The World Bank, the IFC and World Bank member Multilateral Investment Guarantee Agency are offering financing, insurance and advisory services through the Scaling Solar programme. That reduces risk and helps cut costs, and should make these emerging regions more appealing to the big developers that are building large-scale solar farms in other parts of the world.

“What’s interesting about the first tender round in Zambia was both the speed and low price - the lowest in sub-Saharan Africa to date,” said Victoria Cuming, a Bloomberg New Energy Finance analyst in London. “Without the World Bank support, Zambia wouldn’t have been able to hold the tender round in just 10 months. We’ve seen several countries in the region fall down in this area over the last year.”

Next auction

Senegal and Madagascar are also participating in the programme, which may eventually spur development of 850 megawatts of solar capacity in the three power-deprived countries. That would be roughly $1 billion in investments, according to New Energy Finance. Zambia is planning a 200-megawatt auction within a year.

The IFC expects to add a fourth sub-Saharan country by September, and the programme may eventually be adopted by countries in Central and East Asia.

“It’s not designed for Africa,” said Jamie Fergusson, global sector lead for renewable energy at the IFC in Washington. “It’s designed for countries with limited independent power producer experience and with single-buyer markets, where the buyer of power is a publicly-owned utility.”

Hydropower made up 94 percent of Zambia’s generating capacity last year, according to New Energy Finance. And the World Bank estimates that only 24 percent of the population of sub-Saharan Africa has access to electricity, according to the World Bank.

Scaling solar

Scaling Solar was developed to help introduce a new technology, solar, to the country, using competitive auctions and the endorsement of the World Bank. That helps overcome international banks’ concerns about political risk and makes these emerging markets more appealing to developers. It also includes standardised contracts, eliminating the often lengthy process of negotiating power-purchase deals one at a time.

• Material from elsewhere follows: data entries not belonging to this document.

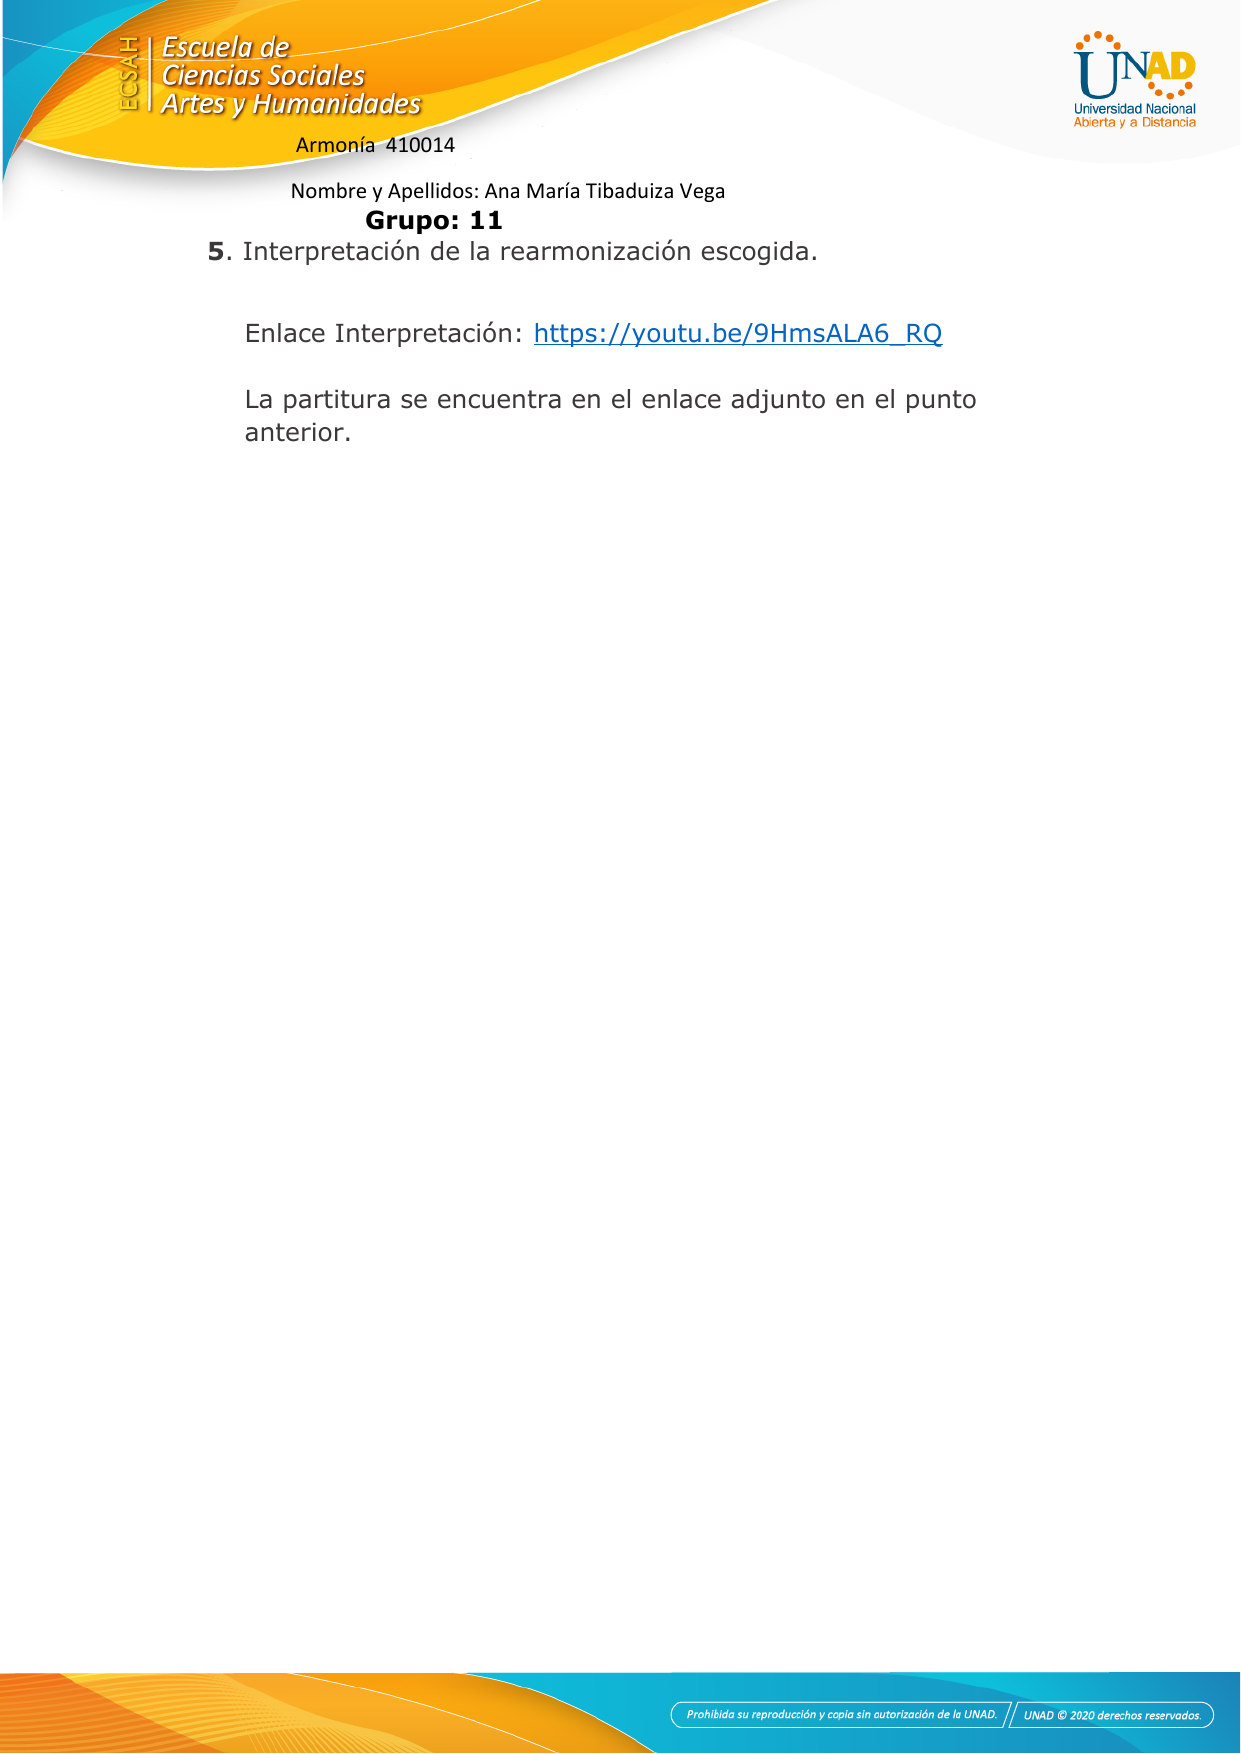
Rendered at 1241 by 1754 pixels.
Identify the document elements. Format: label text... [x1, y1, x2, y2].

picture [2, 0, 1241, 222]
picture [0, 1623, 1241, 1753]
list Enlace Interpretación: https://youtu.be/9HmsALA6_RQ [244, 317, 1063, 348]
list La partitura se encuentra en el enlace adjunto en el punto anterior. [244, 383, 1063, 446]
text 5. Interpretación de la rearmonización escogida. [207, 235, 1063, 266]
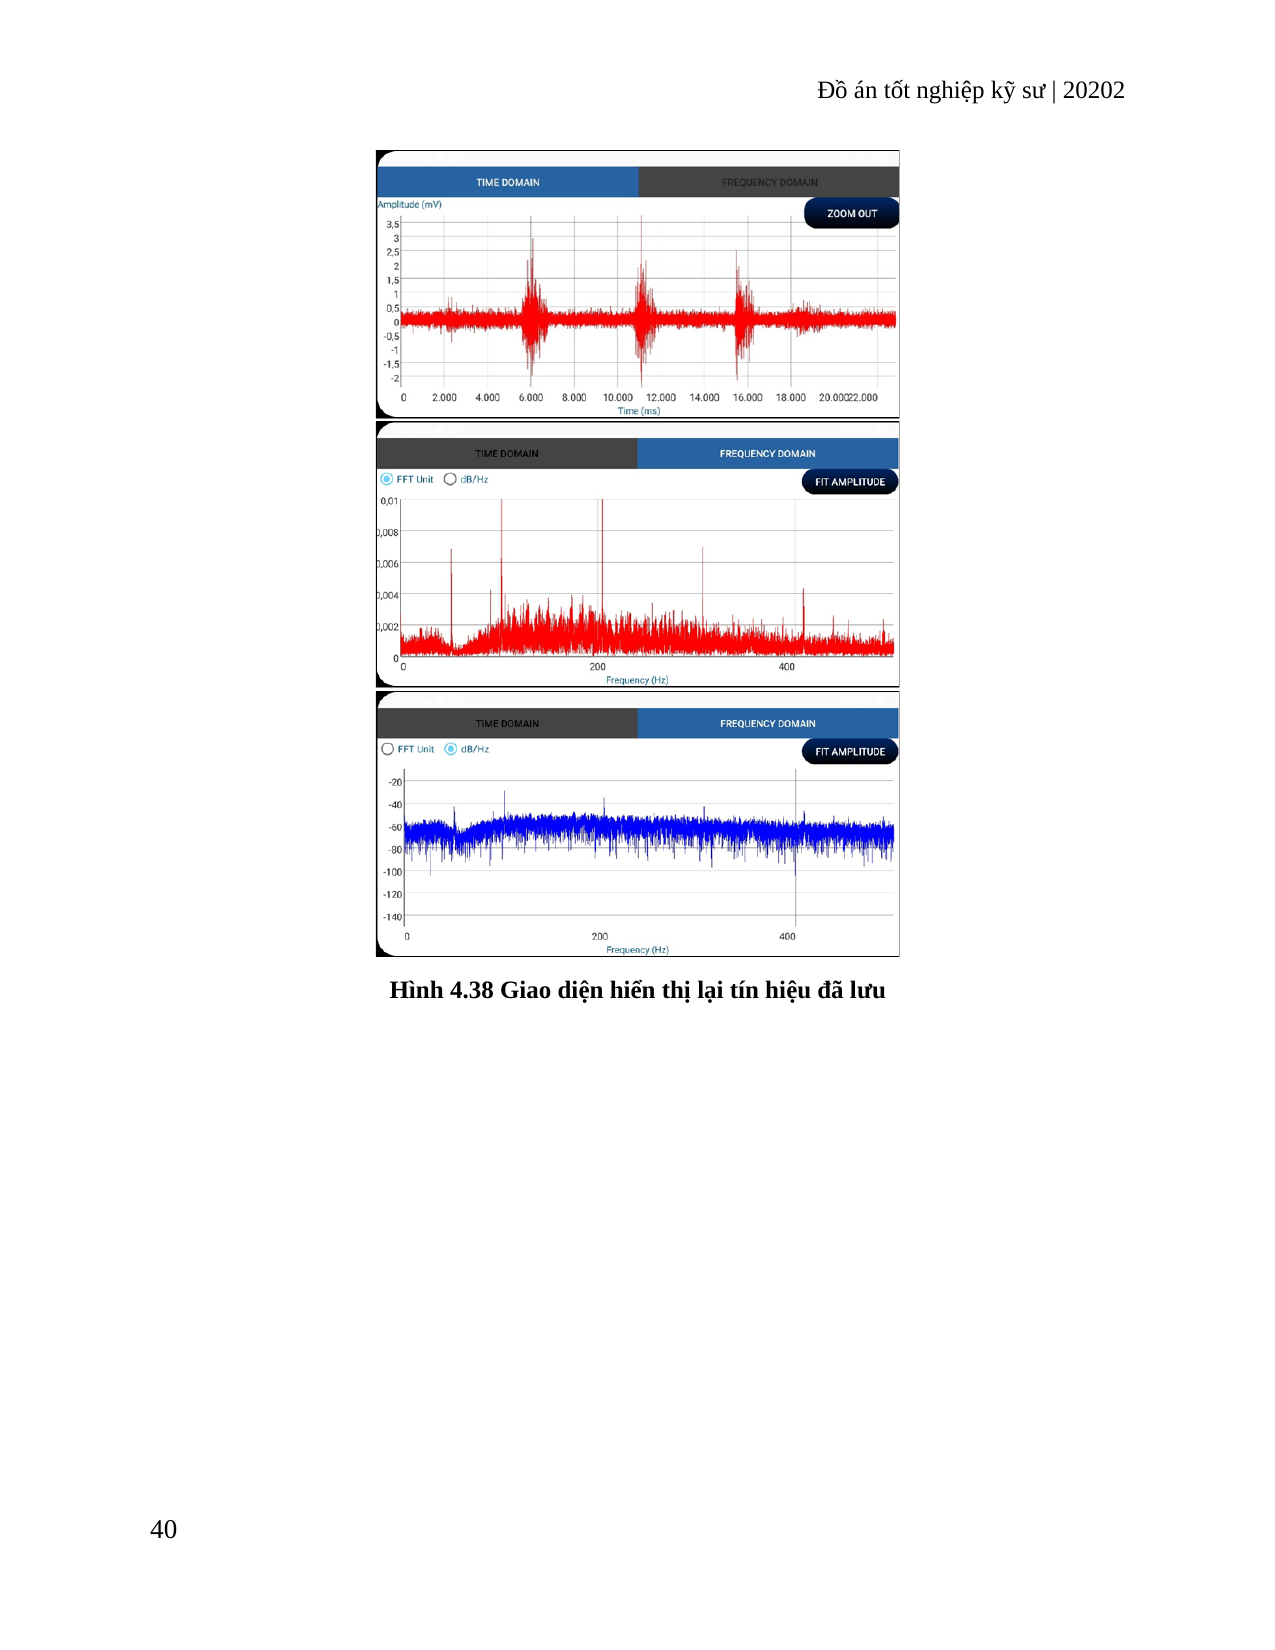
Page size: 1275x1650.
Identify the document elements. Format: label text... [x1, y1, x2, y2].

picture [375, 150, 900, 957]
text Hình 4.11 Giao diện hiển thị lại tín hiệu đã lưu [150, 976, 1125, 1004]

“Entering Zambia without this programme would have been more difficult for us,” said Antonio Cammisecra, head of business development at Enel Green Power in Rome. “It accelerated our entry by as much as a couple of years.”

The location of the projects isn’t ideal, Cammisecra said, because it’s not flat and has rocks that will need to be removed.

Site criticism

“It is the last site you would choose to do a solar project,” he said. “The end results is a higher cost which means a higher tariff. If the site could have been selected by the investors, it would have resulted in a lower tariff.”

Zambia’s Industrial Development Corporation informed bidders before proposals were submitted that the sites are on even gradients, and may require reinforcement before construction, according to Dan Croft, a senior investment officer for energy at the IFC in Johannesburg. An advantage of the site is that the solar farms will be near a new substation to send power to the capital city Lusaka, where it’s needed.

“There is no solar on the grid in Zambia,” said Croft. “When you think of a market tailor-made for solar power, it would be there.”